AI resume
PageIndex offers a different way to approach RAG for long, structured documents. Instead of relying only on chunk similarity, it focuses on document structure, reasoned navigation, and more verifiable AI answers.
PageIndex and Vectorless RAG: Why It Could Change AI Document Search
At first, RAG had a simple promise: connect an AI system to documents so it could answer with sources instead of making things up.
On paper, that is powerful. In practice, it works well for simple content: FAQs, product documentation, customer support articles, short internal notes.
But once you move to long and structured documents, the limits start to show.
An annual report, a contract, a financial appendix or a regulatory document cannot be read like a normal web page. You need to understand the structure, follow references, compare tables, go back to an appendix, and connect several sections together.
That is where PageIndex becomes interesting.
Its goal is not just to help AI read more pages. Its real value is helping AI understand where to read, in what order, and why.

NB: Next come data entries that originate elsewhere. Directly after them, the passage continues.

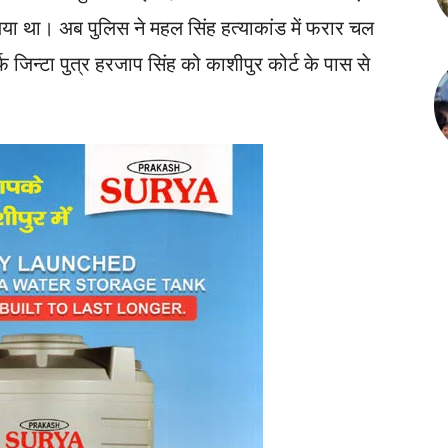
या था। अब पुलिस ने महल सिंह हत्याकांड में फरार चल
फ जिन्टा पुत्र हरजाप सिंह को काशीपुर कोर्ट के पास से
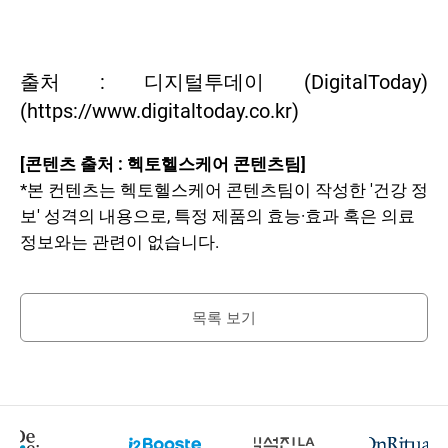
출처 : 디지털투데이 (DigitalToday)
(https://www.digitaltoday.co.kr)
[콘텐츠 출처 : 헥토헬스케어 콘텐츠팀]
*본 컨텐츠는 헥토헬스케어 콘텐츠팀이 작성한 '건강 정
보' 성격의 내용으로, 특정 제품의 효능·효과 혹은 의료
정보와는 관련이 없습니다.
목록 보기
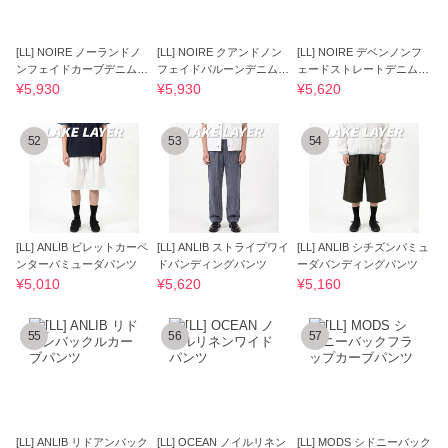
[LL] NOIRE ノーランドノ
[LL] NOIRE クアンドノン
[LL] NOIRE デベンノンフ
ンフェイドカーブデニムパ
フェイドバルーンデニムパ
ェードストレートデニムパ
ンツ
ンツ
ンツ
¥5,930
¥5,930
¥5,620
52
53
54
[LL] ANLIB ビレットカーペ
[LL] ANLIB ストライプワイ
[LL] ANLIB シチズンバミュ
ンターバミューダパンツ
ドバンディングパンツ
ーダバンディングパンツ
¥5,010
¥5,620
¥5,160
55
56
57
[LL] ANLIB リドアンバック
[LL] OCEAN ノイルリネン
[LL] MODS シドニーバック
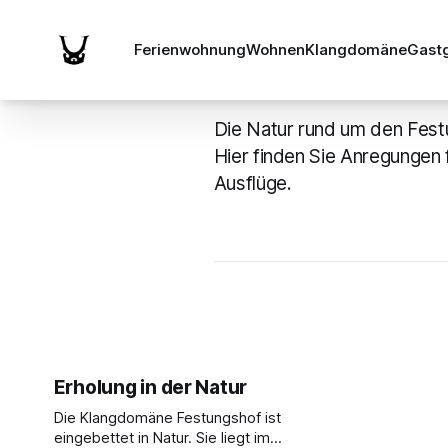
Ferienwohnung
Wohnen
Klangdomäne
Gast
Natur erle
Die Natur rund um den Fest
Hier finden Sie Anregungen
Ausflüge.
Erholung in der Natur
Die Klangdomäne Festungshof ist
eingebettet in Natur. Sie liegt im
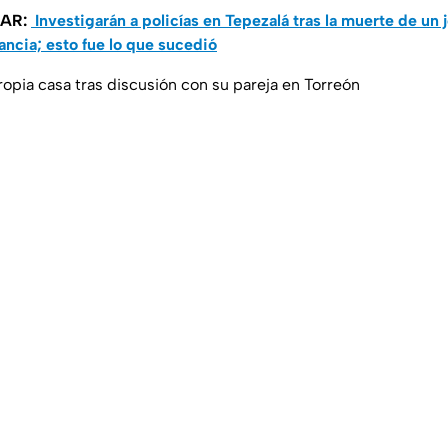
SAR:
Investigarán a policías en Tepezalá tras la muerte de un
ncia; esto fue lo que sucedió
ropia casa tras discusión con su pareja en Torreón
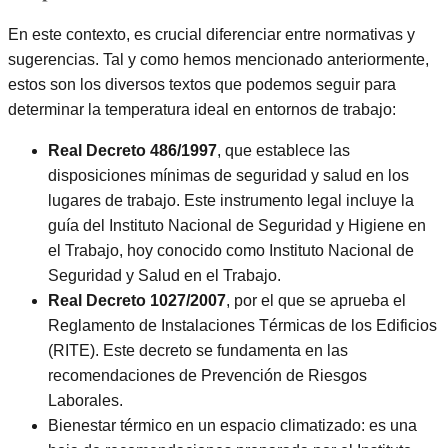
En este contexto, es crucial diferenciar entre normativas y
sugerencias. Tal y como hemos mencionado anteriormente,
estos son los diversos textos que podemos seguir para
determinar la temperatura ideal en entornos de trabajo:
Real Decreto 486/1997
, que establece las
disposiciones mínimas de seguridad y salud en los
lugares de trabajo. Este instrumento legal incluye la
guía del Instituto Nacional de Seguridad y Higiene en
el Trabajo, hoy conocido como Instituto Nacional de
Seguridad y Salud en el Trabajo.
Real Decreto 1027/2007
, por el que se aprueba el
Reglamento de Instalaciones Térmicas de los Edificios
(RITE). Este decreto se fundamenta en las
recomendaciones de Prevención de Riesgos
Laborales.
Bienestar térmico en un espacio climatizado: es una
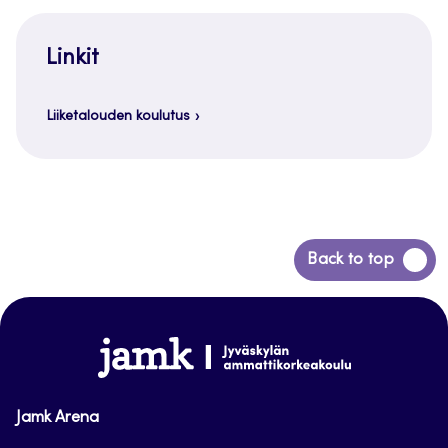
Linkit
Liiketalouden koulutus
Siirry
Back to top
takaisin
sivun
alkuun
www.jamk.fi
Jamk Arena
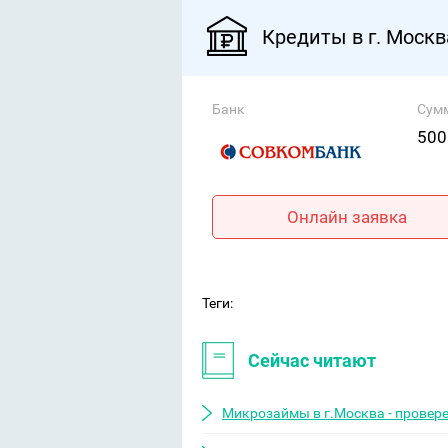
Кредиты в г. Москв
Банк
Сум
500
Онлайн заявка
Теги:
Сейчас читают
Микрозаймы в г.Москва - провер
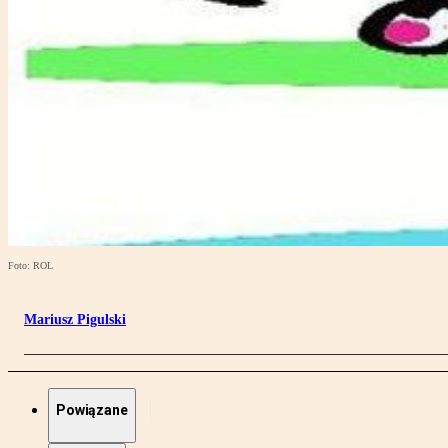
Foto: ROL
Mariusz Pigulski
Powiązane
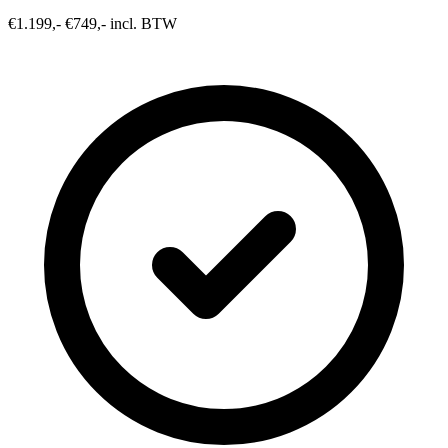
€1.199,-
€749,- incl. BTW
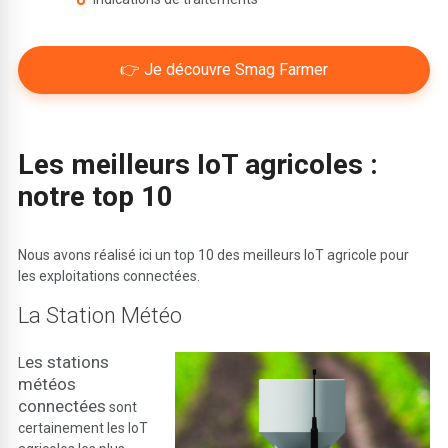
👉 Je découvre Smag Farmer
Les meilleurs IoT agricoles :
notre top 10
Nous avons réalisé ici un top 10 des meilleurs IoT agricole pour
les exploitations connectées.
La Station Météo
es stations
L
météos
connectées
sont
certainement les IoT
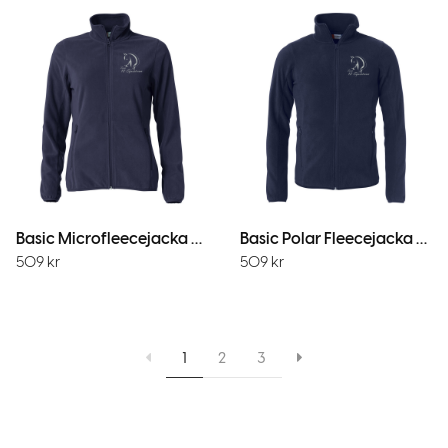
Basic Microfleecejacka Dam MörkMarin
Basic Polar Fleecejacka Mörk Marin
509
kr
509
kr
1
2
3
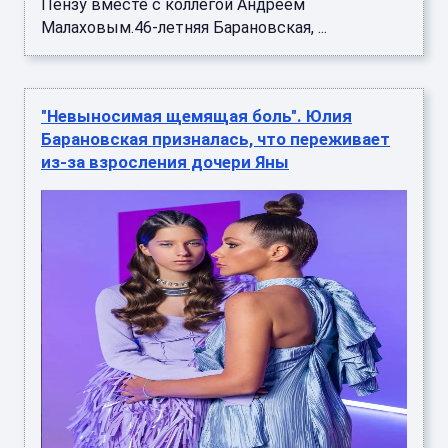
Пензу вместе с коллегой Андреем
Малаховым.46-летняя Барановская, ...
"Невыносимая щемящая боль". Юлия
Барановская призналась, что переживает
из-за взросления дочери Яны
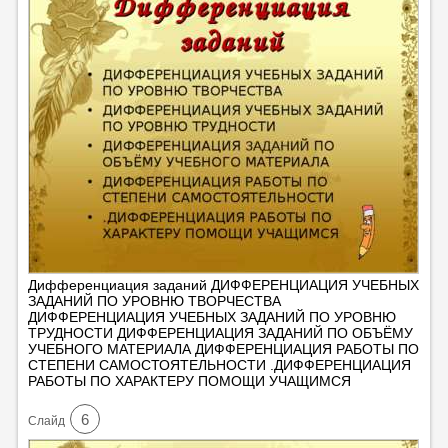
Дифференциация заданий ДИФФЕРЕНЦИАЦИЯ УЧЕБНЫХ
ЗАДАНИЙ ПО УРОВНЮ ТВОРЧЕСТВА
ДИФФЕРЕНЦИАЦИЯ УЧЕБНЫХ ЗАДАНИЙ ПО УРОВНЮ
ТРУДНОСТИ ДИФФЕРЕНЦИАЦИЯ ЗАДАНИЙ ПО ОБЪЁМУ
УЧЕБНОГО МАТЕРИАЛА ДИФФЕРЕНЦИАЦИЯ РАБОТЫ ПО
СТЕПЕНИ САМОСТОЯТЕЛЬНОСТИ .ДИФФЕРЕНЦИАЦИЯ
РАБОТЫ ПО ХАРАКТЕРУ ПОМОЩИ УЧАЩИМСЯ
6
Cлайд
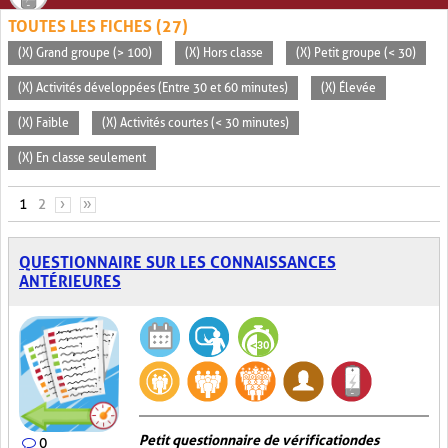
TOUTES LES FICHES (27)
(X) Grand groupe (> 100)
(X) Hors classe
(X) Petit groupe (< 30)
(X) Activités développées (Entre 30 et 60 minutes)
(X) Élevée
(X) Faible
(X) Activités courtes (< 30 minutes)
(X) En classe seulement
PAGES
1
2
›
»
QUESTIONNAIRE SUR LES CONNAISSANCES
ANTÉRIEURES
Petit questionnaire de vérification des
0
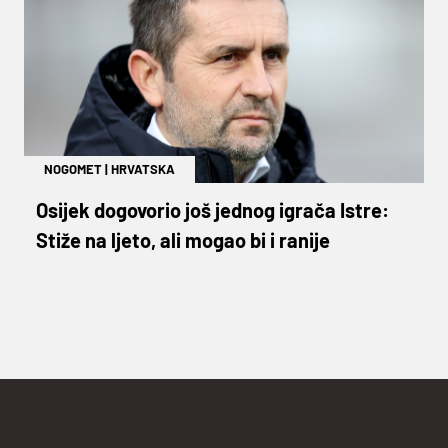
NOGOMET
|
HRVATSKA
Osijek dogovorio još jednog igrača Istre:
Stiže na ljeto, ali mogao bi i ranije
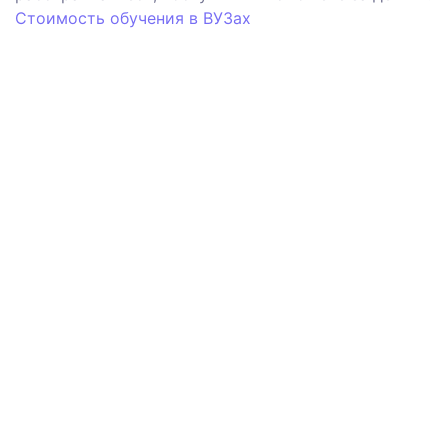
Стоимость обучения в ВУЗах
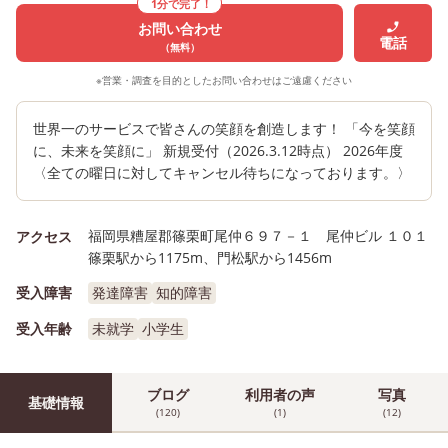
1分で完了！
お問い合わせ
電話
（無料）
※営業・調査を目的としたお問い合わせはご遠慮ください
世界一のサービスで皆さんの笑顔を創造します！ 「今を笑顔
に、未来を笑顔に」 新規受付（2026.3.12時点） 2026年度
〈全ての曜日に対してキャンセル待ちになっております。〉
福岡県糟屋郡篠栗町尾仲６９７－１ 尾仲ビル １０１
アクセス
篠栗駅から1175m、門松駅から1456m
受入障害
発達障害
知的障害
受入年齢
未就学
小学生
ブログ
利用者の声
写真
基礎情報
(120)
(1)
(12)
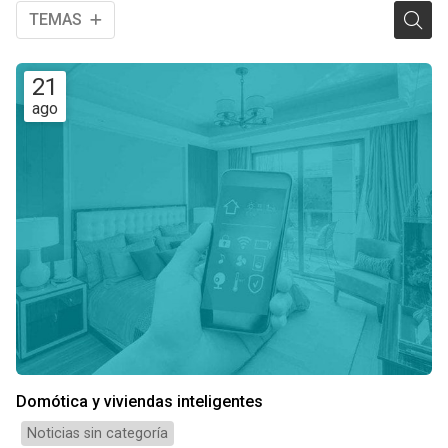
TEMAS
21
ago
Domótica y viviendas inteligentes
Noticias sin categoría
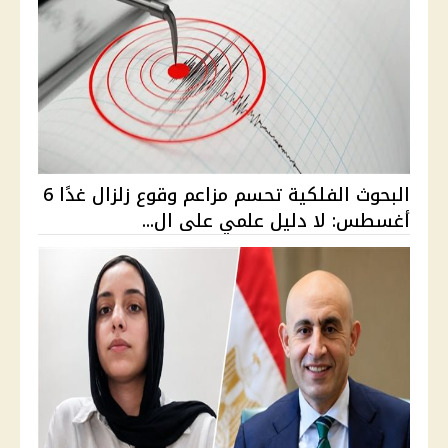
البحوث الفلكية تحسم مزاعم وقوع زلزال غدًا 6
أغسطس: لا دليل علمي على ال...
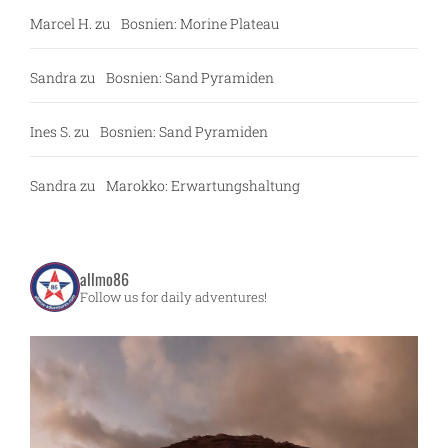
Marcel H.
zu
Bosnien: Morine Plateau
Sandra
zu
Bosnien: Sand Pyramiden
Ines S.
zu
Bosnien: Sand Pyramiden
Sandra
zu
Marokko: Erwartungshaltung
allmo86
Follow us for daily adventures!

Why classic RAG reaches its limits
Classic RAG usually works like this: a document is split into small pieces called chunks.
Each chunk is then turned into a vector, a mathematical representation of its meaning. When the user asks a question, the system searches for the chunks that are closest to that question.
This works well when the answer is located in a short and clear passage.
For example, if you ask:
How do I reset my password?
The system will probably find the right extract.
But in complex documents, similarity is not enough.
A passage can look similar to the question without being the right one. A table can be separated from its title. A sentence can say “see Appendix G”, while the appendix itself is 80 pages later.
In that case, classic RAG may retrieve a relevant-looking extract, but one that is incomplete or poorly contextualized.
This is especially problematic for financial, legal or regulatory documents, where accuracy matters. A reliable answer often depends on several parts of the document, not just one isolated paragraph.